- O QUE FAZER
• 1. Reproduza o trecho do texto sobre o crime do artigo 273 entre "No que se refere" e "estruturada e reiterada.", inclusive.
• 2. Escreva a continuação do texto sobre o crime do artigo 273 a partir do ponto em que ele termina.

- TEXTO DE ORIGEM
· · ·
Nesse cenário, uma das alegações defensivas mais recorrentes consiste na afirmação de que a chamada “caneta falsa” produziria efeito real no consumidor, o que afastaria a tipicidade penal. Tal argumento, contudo, não se sustenta à luz da dogmática penal brasileira.
Isso porque o crime previsto no artigo 273 é classificado como delito de perigo abstrato e de natureza formal, ou seja, independe da comprovação de dano efetivo ou da ineficácia do medicamento. O que se pune é a violação do sistema de controle sanitário e o risco coletivo decorrente da circulação de produto não autorizado pelo órgão competente.
Assim, ainda que o medicamento contenha princípio ativo funcional e produza algum efeito aparente, a ausência de registro, de prescrição médica e de rastreabilidade é suficiente para caracterizar a ilicitude penal. Não cabe ao particular definir o que é seguro para consumo humano, sendo essa atribuição exclusiva do Estado, por meio de seus órgãos técnicos especializados.
A falsidade, portanto, não se limita à composição química do produto. Ela se manifesta na origem clandestina, na rotulagem enganosa, na inexistência de autorização sanitária e, sobretudo, na quebra da confiança do consumidor no sistema de saúde. Nesse sentido, o Direito Penal não protege apenas a integridade física individual, mas também a confiança pública de que os medicamentos disponíveis no mercado obedecem a padrões mínimos de segurança e qualidade.
No que se refere ao elemento subjetivo, para a configuração do crime do artigo 273, exige-se apenas o dolo genérico, consistente na consciência da irregularidade e na vontade de colocar o produto em circulação. Não é necessário que o agente deseje causar dano ou tenha ciência dos riscos específicos à saúde, bastando o conhecimento da ilegalidade da conduta.
Além disso, a depender do caso concreto, a prática pode ensejar a cumulação com outros tipos penais, como o estelionato (art. 171, CP), quando o consumidor é induzido em erro quanto à origem ou regularidade do produto; os crimes contra as relações de consumo (Lei nº 8.137/90), pela venda de produto impróprio ou em desacordo com normas oficiais; e até mesmo a associação criminosa (art. 288, CP), nos casos de atuação estruturada e reiterada.
· · ·
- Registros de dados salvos
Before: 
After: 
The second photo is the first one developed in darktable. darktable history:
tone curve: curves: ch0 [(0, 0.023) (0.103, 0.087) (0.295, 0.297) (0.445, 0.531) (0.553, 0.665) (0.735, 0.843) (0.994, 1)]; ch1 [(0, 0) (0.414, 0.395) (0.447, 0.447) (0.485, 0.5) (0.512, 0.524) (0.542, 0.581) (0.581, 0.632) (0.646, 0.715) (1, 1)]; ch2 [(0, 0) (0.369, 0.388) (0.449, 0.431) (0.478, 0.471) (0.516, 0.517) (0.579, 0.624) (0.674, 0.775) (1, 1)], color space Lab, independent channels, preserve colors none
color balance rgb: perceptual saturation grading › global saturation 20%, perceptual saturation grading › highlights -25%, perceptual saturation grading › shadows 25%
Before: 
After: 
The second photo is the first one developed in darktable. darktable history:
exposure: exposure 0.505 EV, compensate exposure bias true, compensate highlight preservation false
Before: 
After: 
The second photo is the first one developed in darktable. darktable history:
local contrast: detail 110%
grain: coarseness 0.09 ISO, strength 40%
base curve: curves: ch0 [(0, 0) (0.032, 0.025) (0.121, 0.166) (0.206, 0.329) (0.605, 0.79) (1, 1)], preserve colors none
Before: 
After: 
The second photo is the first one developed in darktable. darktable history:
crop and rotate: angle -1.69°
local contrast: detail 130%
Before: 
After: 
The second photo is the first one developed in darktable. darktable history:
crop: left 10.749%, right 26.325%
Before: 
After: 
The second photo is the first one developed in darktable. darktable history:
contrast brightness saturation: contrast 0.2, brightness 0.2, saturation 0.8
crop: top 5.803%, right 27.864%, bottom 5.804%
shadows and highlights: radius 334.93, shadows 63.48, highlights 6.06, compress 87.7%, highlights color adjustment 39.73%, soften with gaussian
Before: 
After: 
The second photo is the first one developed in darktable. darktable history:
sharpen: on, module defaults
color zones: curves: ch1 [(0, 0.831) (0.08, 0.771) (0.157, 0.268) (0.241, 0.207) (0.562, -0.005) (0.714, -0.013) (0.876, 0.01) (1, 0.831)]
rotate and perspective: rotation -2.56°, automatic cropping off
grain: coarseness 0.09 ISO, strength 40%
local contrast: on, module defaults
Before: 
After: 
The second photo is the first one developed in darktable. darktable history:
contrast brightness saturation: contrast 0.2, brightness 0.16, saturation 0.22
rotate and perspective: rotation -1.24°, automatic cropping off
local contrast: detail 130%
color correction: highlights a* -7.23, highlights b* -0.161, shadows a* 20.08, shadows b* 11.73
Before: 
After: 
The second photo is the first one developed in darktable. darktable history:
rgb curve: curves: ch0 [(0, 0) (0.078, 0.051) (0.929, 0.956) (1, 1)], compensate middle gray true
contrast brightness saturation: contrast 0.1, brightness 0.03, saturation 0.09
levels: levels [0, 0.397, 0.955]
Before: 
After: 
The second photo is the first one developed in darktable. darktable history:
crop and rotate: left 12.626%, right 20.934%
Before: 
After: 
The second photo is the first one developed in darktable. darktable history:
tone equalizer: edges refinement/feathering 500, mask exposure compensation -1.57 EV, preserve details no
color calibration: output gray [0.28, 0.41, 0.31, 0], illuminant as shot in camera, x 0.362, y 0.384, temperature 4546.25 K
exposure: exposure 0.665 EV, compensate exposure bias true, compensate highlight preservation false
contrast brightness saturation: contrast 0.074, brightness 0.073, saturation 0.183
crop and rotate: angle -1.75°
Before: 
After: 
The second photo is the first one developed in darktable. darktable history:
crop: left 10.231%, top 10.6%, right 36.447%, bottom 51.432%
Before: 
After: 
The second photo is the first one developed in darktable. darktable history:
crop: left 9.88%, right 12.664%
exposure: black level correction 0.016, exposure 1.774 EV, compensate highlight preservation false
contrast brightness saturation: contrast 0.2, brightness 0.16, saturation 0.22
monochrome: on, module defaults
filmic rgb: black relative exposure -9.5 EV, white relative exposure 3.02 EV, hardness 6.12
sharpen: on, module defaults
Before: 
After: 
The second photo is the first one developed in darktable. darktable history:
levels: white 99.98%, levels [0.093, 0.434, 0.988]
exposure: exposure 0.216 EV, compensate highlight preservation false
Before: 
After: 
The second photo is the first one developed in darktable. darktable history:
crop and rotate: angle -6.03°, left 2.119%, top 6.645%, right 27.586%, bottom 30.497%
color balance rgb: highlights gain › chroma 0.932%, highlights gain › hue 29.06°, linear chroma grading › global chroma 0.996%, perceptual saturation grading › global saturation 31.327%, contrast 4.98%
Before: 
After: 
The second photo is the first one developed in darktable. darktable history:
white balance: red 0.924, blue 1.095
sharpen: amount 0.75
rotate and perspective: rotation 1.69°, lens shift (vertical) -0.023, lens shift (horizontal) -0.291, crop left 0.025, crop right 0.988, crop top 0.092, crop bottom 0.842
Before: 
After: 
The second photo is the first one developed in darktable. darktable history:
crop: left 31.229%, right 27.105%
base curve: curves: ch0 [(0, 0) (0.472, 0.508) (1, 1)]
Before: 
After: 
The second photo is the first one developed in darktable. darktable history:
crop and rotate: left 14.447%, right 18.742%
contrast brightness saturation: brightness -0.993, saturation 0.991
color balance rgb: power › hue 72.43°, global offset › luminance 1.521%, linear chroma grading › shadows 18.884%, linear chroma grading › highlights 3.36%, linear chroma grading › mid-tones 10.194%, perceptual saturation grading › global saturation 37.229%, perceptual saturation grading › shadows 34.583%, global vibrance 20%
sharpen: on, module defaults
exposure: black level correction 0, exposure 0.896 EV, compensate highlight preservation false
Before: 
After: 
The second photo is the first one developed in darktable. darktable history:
· · ·
- SUAS RESPOSTAS
• 1.
No que se refere ao elemento subjetivo, para a configuração do crime do artigo 273, exige-se apenas o dolo genérico, consistente na consciência da irregularidade e na vontade de colocar o produto em circulação. Não é necessário que o agente deseje causar dano ou tenha ciência dos riscos específicos à saúde, bastando o conhecimento da ilegalidade da conduta.
Além disso, a depender do caso concreto, a prática pode ensejar a cumulação com outros tipos penais, como o estelionato (art. 171, CP), quando o consumidor é induzido em erro quanto à origem ou regularidade do produto; os crimes contra as relações de consumo (Lei nº 8.137/90), pela venda de produto impróprio ou em desacordo com normas oficiais; e até mesmo a associação criminosa (art. 288, CP), nos casos de atuação estruturada e reiterada.

• 2.
Embora o consumidor seja tratado, em regra, como potencial vítima, o próprio artigo 273 também criminaliza a posse de medicamentos irregulares, ainda que para uso próprio. A lógica do sistema penal, nesse ponto, prioriza a proteção da coletividade, entendendo que o risco social supera a intenção individual. Em situações específicas, pode haver mitigação da resposta penal, com aplicação de penas alternativas, mas a ilicitude da conduta não é automaticamente afastada.
Por fim, cumpre destacar que o comércio clandestino de medicamentos não se restringe a ambientes informais ou precários. Investigações recentes demonstram que tais práticas também ocorrem em clínicas de luxo, laboratórios sofisticados e sob a aparência de atuação técnica e regular, o que reforça que a repressão penal não se volta contra a informalidade em si, mas contra a violação consciente das normas sanitárias, independentemente do padrão econômico ou social do agente envolvido.
Diante desse panorama, o crescimento do uso de medicamentos para emagrecimento expôs uma realidade preocupante: a expansão de um mercado clandestino altamente lucrativo, porém profundamente nocivo à saúde pública. O Direito Penal brasileiro responde a esse fenômeno com rigor, tipificando como crime hediondo a fabricação, comercialização e posse de medicamentos irregulares.
Assim, a alegação de que a caneta “funciona” ou produz efeito aparente não afasta a tipicidade penal, pois o que se protege é a saúde coletiva e a integridade do sistema de controle sanitário. A circulação de medicamentos sem autorização estatal representa risco inaceitável e justifica a intervenção penal severa, reafirmando o papel do Direito Penal como instrumento fundamental de proteção da saúde pública.